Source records
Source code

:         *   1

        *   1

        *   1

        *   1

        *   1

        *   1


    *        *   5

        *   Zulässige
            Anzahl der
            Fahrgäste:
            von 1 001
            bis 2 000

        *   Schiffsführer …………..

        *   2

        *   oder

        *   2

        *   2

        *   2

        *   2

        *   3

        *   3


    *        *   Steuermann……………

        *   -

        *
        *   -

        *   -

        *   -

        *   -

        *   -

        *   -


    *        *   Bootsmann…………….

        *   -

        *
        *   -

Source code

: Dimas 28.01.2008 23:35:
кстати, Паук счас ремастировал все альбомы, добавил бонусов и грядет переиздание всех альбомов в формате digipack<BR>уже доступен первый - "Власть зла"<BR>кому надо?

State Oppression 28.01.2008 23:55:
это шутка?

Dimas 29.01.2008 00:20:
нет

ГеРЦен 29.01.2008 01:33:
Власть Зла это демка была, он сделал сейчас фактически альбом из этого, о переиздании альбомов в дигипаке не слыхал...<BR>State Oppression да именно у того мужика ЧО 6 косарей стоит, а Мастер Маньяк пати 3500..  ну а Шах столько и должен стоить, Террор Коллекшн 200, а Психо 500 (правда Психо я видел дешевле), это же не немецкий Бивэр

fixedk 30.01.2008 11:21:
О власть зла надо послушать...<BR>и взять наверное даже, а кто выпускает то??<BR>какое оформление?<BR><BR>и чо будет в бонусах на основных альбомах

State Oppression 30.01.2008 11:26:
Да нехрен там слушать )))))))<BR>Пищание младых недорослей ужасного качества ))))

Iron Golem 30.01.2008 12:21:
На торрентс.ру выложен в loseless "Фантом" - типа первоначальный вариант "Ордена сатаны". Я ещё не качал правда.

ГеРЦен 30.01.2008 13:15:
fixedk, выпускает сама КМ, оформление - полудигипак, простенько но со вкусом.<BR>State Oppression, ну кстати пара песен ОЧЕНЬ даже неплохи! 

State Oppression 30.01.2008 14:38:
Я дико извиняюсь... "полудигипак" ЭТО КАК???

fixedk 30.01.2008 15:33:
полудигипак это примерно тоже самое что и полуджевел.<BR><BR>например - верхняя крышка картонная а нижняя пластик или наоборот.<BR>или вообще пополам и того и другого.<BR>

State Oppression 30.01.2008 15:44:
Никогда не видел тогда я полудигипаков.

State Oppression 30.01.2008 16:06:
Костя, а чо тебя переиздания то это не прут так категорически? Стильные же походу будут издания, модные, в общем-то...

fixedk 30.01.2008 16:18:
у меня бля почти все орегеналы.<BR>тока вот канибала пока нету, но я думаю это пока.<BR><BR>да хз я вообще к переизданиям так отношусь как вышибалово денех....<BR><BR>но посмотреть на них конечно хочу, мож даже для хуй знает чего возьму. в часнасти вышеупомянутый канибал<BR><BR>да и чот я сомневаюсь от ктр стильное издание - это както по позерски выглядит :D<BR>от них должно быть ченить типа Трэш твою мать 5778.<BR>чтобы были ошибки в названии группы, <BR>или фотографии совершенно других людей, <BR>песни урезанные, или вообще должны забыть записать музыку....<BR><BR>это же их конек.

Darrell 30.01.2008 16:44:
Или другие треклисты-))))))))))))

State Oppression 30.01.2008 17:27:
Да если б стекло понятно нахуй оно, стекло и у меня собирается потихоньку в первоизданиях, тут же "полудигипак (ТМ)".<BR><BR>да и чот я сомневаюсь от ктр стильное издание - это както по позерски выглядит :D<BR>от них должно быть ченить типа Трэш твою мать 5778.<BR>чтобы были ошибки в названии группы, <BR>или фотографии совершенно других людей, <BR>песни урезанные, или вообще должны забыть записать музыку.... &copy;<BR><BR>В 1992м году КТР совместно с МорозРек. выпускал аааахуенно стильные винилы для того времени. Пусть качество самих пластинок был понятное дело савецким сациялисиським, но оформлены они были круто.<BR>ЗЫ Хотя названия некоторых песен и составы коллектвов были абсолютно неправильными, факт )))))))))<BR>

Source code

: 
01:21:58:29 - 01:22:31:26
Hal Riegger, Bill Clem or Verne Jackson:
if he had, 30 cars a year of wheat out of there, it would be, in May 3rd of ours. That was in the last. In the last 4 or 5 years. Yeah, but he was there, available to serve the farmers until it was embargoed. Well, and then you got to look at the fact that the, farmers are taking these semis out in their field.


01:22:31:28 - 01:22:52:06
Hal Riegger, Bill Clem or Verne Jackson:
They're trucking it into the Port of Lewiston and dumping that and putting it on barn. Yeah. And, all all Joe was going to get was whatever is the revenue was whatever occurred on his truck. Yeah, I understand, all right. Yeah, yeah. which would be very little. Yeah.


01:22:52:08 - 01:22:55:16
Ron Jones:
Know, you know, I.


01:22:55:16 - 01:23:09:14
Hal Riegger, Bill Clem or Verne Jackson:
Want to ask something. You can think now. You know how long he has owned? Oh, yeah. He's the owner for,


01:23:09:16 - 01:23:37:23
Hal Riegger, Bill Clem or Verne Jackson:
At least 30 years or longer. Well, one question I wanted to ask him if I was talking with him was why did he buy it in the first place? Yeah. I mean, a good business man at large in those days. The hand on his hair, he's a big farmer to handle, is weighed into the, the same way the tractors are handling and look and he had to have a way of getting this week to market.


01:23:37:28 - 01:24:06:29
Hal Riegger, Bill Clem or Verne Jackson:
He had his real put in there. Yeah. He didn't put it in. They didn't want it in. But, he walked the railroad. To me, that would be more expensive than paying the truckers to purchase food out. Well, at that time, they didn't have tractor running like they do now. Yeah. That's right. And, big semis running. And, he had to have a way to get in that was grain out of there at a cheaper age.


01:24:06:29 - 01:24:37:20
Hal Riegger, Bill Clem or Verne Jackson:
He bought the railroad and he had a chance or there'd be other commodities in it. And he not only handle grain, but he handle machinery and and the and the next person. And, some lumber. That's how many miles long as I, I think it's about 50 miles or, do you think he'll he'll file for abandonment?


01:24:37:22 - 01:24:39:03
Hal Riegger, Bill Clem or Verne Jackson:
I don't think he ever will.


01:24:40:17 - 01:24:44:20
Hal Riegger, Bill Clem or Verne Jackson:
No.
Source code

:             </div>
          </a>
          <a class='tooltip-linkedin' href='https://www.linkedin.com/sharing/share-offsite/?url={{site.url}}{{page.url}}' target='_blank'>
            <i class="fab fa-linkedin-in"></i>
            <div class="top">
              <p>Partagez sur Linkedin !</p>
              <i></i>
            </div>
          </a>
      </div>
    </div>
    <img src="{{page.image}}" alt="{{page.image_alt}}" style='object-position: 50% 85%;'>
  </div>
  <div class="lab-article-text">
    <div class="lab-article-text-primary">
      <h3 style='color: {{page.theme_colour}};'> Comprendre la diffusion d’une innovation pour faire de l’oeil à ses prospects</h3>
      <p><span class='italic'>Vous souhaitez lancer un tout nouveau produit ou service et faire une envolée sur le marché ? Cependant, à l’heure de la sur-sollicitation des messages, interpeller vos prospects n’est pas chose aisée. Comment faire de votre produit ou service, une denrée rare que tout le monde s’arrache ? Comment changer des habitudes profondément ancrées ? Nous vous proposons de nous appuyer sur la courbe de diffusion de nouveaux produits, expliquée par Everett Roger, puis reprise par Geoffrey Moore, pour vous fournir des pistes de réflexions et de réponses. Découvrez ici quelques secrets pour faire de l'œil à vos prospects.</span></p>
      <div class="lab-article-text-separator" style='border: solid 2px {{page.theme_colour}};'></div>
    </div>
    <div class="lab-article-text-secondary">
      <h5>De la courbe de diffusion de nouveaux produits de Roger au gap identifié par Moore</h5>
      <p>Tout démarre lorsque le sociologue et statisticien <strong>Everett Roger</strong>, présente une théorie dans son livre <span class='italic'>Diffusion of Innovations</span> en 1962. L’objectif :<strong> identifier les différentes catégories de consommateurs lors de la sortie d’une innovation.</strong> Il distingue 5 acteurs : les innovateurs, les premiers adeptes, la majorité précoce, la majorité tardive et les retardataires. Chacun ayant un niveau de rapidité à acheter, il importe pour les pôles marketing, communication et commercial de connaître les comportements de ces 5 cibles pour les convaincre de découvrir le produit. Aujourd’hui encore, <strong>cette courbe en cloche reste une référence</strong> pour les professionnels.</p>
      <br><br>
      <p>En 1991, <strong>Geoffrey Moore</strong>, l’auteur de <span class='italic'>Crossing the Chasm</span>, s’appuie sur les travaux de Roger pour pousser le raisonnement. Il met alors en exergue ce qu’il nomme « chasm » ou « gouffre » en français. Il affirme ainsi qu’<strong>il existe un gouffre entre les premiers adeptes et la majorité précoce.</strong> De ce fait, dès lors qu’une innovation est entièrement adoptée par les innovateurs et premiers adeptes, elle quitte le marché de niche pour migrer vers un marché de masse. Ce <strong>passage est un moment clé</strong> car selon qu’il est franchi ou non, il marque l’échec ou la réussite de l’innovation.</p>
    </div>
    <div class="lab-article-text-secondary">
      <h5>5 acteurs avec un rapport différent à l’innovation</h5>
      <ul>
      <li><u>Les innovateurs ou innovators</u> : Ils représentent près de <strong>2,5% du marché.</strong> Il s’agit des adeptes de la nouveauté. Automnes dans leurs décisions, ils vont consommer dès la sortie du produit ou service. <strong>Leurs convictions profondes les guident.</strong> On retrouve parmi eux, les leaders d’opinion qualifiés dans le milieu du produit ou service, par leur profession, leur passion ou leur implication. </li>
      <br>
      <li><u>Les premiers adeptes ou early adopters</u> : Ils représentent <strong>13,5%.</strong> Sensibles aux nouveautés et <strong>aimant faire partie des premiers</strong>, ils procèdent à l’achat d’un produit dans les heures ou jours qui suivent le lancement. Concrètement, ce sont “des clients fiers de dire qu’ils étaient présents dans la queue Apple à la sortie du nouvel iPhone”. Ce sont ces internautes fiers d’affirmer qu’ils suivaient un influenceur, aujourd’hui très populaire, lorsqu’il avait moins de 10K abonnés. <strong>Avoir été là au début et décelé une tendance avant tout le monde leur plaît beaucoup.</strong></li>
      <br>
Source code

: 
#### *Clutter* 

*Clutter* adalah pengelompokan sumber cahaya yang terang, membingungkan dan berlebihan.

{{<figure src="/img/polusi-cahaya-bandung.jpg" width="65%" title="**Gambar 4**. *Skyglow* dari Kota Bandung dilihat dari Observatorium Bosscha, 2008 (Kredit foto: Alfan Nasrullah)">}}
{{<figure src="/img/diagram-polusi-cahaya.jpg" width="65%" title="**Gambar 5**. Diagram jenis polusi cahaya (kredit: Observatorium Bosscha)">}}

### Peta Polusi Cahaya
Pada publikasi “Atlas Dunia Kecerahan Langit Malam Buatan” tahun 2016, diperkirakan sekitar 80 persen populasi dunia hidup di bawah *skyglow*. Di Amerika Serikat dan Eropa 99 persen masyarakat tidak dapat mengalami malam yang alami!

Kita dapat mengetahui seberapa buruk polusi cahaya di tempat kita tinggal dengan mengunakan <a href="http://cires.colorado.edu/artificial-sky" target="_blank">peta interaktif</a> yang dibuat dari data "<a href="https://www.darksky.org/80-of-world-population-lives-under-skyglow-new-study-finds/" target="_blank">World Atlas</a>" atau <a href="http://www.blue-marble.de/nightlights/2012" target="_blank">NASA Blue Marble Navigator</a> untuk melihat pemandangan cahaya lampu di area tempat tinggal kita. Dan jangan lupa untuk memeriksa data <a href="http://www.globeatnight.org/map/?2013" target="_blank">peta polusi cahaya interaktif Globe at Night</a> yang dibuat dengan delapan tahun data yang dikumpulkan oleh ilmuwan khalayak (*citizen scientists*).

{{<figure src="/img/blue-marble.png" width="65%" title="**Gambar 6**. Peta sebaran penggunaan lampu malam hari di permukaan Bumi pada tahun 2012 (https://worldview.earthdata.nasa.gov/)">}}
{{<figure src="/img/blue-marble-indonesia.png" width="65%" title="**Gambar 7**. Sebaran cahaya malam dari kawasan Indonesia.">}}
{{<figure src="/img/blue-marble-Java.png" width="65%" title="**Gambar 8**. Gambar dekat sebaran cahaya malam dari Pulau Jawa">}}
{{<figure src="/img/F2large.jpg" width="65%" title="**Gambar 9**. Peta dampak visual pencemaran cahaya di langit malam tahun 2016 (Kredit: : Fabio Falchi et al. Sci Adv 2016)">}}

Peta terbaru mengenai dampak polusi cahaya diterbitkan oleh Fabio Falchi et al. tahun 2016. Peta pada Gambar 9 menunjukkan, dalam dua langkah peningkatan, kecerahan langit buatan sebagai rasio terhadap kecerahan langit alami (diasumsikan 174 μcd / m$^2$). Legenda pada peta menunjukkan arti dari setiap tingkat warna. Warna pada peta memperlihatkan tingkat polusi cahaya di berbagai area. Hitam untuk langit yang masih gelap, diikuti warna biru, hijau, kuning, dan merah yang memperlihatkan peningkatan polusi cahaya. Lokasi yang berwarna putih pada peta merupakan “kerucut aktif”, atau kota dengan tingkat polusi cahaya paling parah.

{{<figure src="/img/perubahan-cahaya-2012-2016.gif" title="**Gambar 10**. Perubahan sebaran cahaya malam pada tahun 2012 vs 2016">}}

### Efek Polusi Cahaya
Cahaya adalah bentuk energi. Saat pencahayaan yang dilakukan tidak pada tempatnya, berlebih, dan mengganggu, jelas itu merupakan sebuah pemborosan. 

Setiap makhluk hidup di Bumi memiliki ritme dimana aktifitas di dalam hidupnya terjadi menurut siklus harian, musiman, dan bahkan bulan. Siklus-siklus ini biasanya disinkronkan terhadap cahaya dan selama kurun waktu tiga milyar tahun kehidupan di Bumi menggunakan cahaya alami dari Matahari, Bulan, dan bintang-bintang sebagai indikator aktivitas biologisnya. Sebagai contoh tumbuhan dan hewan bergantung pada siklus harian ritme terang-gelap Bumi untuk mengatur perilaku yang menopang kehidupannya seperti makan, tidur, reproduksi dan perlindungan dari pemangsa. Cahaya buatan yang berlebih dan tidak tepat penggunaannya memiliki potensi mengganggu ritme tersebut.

### Work to complete:
How many lines in the rows above contain the string "надо"? Case matters. Reply with the number only.

### Completed exercise:
2